→ Instructions to follow: Look over the listing below and tally the lines in which the word "kesänä" turns up. Answer with the tally only.

→ Given information:
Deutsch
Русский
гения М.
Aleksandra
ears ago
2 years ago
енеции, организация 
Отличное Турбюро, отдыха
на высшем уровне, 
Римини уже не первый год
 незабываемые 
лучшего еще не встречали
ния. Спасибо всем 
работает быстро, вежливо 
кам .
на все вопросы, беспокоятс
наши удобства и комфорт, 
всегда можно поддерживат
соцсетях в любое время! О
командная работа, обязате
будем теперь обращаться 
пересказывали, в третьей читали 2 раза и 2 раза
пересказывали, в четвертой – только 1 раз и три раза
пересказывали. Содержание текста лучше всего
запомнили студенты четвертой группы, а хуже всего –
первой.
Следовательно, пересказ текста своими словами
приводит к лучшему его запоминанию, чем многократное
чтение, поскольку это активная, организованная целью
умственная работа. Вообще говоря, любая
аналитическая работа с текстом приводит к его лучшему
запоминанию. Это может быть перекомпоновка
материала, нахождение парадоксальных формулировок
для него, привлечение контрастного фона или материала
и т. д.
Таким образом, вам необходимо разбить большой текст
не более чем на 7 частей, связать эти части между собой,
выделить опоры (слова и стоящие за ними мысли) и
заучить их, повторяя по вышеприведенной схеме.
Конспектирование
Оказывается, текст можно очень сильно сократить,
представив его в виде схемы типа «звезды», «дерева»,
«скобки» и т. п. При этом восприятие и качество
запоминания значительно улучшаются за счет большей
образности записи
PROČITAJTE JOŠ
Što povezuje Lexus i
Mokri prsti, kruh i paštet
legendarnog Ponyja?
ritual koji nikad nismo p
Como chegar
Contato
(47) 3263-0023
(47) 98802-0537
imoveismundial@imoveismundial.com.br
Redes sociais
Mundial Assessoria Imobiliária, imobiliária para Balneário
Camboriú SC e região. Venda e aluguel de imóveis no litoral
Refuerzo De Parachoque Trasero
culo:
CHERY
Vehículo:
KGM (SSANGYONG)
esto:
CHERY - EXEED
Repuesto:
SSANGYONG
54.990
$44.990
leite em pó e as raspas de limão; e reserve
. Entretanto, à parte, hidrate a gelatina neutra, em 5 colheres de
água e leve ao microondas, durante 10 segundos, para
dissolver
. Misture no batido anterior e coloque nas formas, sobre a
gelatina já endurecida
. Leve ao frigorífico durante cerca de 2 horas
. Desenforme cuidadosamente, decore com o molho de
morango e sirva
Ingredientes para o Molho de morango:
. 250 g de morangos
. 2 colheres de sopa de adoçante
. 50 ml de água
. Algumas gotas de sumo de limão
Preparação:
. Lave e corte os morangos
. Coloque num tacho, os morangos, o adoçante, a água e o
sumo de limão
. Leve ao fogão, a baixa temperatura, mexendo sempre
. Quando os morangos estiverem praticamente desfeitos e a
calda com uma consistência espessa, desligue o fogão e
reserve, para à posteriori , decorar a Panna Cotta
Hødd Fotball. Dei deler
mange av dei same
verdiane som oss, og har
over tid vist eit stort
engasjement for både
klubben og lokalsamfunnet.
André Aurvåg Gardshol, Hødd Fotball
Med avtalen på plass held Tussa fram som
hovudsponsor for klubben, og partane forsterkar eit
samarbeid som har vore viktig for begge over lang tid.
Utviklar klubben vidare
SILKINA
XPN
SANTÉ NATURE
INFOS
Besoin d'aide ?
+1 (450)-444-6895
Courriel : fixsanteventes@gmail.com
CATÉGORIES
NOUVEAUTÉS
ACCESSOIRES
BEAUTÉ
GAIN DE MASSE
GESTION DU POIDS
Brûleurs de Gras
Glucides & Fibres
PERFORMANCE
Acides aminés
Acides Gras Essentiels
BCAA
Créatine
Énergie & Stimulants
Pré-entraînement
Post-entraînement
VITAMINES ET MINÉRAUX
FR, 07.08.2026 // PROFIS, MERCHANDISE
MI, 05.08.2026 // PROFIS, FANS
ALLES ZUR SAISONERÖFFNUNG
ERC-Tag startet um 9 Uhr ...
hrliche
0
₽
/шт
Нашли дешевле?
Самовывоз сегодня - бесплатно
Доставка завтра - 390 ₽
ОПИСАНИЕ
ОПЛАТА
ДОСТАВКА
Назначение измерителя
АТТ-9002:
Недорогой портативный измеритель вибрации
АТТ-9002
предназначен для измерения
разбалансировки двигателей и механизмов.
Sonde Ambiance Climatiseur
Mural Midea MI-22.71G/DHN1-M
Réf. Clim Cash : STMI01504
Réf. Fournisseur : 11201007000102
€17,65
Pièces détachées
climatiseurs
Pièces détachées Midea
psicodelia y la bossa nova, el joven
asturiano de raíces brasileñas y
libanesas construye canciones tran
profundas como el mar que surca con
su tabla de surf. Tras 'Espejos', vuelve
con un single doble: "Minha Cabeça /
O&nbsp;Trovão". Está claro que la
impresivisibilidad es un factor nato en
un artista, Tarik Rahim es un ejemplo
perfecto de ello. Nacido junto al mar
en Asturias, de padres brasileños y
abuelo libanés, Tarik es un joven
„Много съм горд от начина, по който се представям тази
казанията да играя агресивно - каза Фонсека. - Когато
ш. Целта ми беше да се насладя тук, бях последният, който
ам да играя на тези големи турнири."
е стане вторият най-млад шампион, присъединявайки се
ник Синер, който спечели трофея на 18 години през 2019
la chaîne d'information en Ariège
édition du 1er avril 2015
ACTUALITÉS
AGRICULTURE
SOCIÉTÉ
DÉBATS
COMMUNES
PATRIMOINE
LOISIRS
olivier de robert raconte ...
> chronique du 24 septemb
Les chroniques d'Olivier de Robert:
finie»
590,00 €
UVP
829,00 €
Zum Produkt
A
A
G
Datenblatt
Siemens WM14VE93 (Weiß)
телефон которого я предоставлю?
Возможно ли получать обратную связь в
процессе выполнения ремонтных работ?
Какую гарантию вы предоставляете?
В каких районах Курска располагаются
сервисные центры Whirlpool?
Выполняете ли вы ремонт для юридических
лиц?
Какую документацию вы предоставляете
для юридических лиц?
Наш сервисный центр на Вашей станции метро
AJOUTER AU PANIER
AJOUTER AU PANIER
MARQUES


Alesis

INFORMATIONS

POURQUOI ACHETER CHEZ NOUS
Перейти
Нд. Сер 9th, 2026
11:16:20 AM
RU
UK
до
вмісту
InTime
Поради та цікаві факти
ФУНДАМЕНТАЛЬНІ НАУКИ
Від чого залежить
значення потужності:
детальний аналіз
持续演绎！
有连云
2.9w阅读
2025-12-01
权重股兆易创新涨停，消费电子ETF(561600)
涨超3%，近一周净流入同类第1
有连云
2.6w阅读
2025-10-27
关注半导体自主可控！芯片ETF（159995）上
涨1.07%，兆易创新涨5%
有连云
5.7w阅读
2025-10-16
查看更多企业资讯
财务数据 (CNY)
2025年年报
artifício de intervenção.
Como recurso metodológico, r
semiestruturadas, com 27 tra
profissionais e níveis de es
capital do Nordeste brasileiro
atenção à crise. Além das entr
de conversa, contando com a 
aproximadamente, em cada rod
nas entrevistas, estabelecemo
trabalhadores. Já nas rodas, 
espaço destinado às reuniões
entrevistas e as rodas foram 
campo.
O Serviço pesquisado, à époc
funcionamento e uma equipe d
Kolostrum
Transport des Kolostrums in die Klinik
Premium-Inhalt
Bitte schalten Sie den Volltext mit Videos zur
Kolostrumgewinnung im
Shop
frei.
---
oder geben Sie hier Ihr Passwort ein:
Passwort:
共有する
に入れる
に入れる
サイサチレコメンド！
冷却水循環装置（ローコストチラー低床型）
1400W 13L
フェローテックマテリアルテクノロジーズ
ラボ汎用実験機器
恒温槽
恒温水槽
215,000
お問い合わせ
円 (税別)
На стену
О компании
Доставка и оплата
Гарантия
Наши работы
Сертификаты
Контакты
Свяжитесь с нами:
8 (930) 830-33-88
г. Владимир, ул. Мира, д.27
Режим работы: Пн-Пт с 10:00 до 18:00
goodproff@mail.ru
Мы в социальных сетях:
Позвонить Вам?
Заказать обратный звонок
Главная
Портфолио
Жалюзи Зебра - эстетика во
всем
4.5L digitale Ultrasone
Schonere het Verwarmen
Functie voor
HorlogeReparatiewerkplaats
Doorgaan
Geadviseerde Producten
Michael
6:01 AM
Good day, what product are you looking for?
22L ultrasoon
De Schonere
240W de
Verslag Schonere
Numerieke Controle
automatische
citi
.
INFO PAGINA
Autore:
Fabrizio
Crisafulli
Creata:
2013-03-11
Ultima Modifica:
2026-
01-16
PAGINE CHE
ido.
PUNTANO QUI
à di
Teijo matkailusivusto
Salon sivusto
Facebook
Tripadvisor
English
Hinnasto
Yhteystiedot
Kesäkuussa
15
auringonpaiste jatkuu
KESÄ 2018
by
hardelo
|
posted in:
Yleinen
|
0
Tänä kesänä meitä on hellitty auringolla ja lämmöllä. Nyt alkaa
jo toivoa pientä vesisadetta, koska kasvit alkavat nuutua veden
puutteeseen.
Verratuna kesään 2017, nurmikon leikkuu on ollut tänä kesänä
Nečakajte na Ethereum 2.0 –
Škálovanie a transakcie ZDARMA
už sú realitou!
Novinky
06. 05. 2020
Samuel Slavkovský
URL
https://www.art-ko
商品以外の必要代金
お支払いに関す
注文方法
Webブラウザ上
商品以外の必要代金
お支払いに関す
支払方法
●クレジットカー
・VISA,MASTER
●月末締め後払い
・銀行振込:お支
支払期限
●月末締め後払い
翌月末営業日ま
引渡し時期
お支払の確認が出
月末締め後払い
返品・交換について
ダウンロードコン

→ Response: 2